Where do you get your ideas? is probably one of the most asked questions of authors. Ask a hundred of them and you will get a hundred different answers. And those answers will be different if you ask them the next day. Why? Because ideas are all over. I pull from personal experiences, people I know, people I see, stories I’ve heard loved ones tell, and more.

Most writers are introverts, which makes me something of an odd duck. I’m an extrovert and have no problem talking to people. One of my favorite things to do is get people telling stories and see what comes out. This is no different with the Amish. I am blessed to have Amish friends who live in Lancaster County, and I love to hear them tell their stories. See, most Amish don’t get on the telephone and chat up their friends all afternoon long. Most stories are shared in person. Sisters’ Day, after church, out to supper (yes, my Amish friends love to eat out), and even just an afternoon sitting in the shade while peeling apples or shelling peas.

Sisters’ Day is a wonderful phenomenon where sisters (go figure) get together for all sorts of activities. They can have cookie exchanges, make comfort patches, go shopping, or just sit around and eat and talk.  The Sisters’ Day I got to experience was a canning day. The sisters split the cost of supplies and canned a whole bunch of soup. We all worked together chopping, mixing, boiling, and sealing the jars. And did I say a whole bunch? We canned over eighty quarts of soup!

_Short problem a_:
From the entries below, pick out every line that contains the string "Example". Case counts.

_Supplied entries_:
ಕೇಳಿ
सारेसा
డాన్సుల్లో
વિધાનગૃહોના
---
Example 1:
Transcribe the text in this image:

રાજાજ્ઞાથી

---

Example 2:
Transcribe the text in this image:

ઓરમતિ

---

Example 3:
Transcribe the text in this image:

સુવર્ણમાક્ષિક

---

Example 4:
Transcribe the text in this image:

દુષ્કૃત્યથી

_Short problem b_:
Resume the piece on Amish stories and Sisters' Day above, starting right after its last sentence.

_Task response a_:
Example 1:
Example 2:
Example 3:
Example 4:

_Task response b_:
Sisters’ Day is where I heard about an Amish group of women who had banded together because none could have children. It’s also where I heard about an Amish woman who was trying to adopt two little English girls and the troubles they faced. I heard about a widow who was marrying her husband’s best friend in order to have help taking care of her children. There were tales of Amish men abandoning their wives, Amish wives abandoning their husbands, and a host of other problems that most of us wouldn’t dream the Amish face. Trouble conceiving, fertility treatments, special needs children, dietary problems, husbands and wives losing that honeymoon feeling. It’s all there and more.

I have often said that I take ideas from the “English” world and imagine how the Amish would cope, but The Quilting Circle stories are unique as they came straight from the Amish themselves.

United by faith, and bonded by their quilting circle, the Amish women of Wells Landing, Oklahoma, are there for one another through all life’s joys and challenges . . .

More Than Friendship

Youngest quilter Clara Rose Yutzy is planning her wedding to her longtime beau—which is why she resolutely ignores newly warm feelings for her best friend, Obidiah. But Obie is certain God intends them to be together. With the Lord’s help, he’ll prove to Clara Rose how much he loves her . . .

More Than A Promise

Mariana Miller prayed for a child throughout fifteen years of marriage. But now, newly widowed, Mariana discovers she’s pregnant—with twins! She’s more grateful than ever for her caring community—especially Reuben Weisel, her late husband’s business partner and best friend. Reuben’s quiet strength comforts her—until he proposes marriage . . .

More Than A Marriage

Tess Smiley is new to Wells Landing and newly married. But her marriage isn’t the harmonious union she envisioned. Tess loves Jacob with all her heart, but her heart tells her she must take a stand—and ask for support. Only then does Jacob see how he has hurt her. But is he too late? . . .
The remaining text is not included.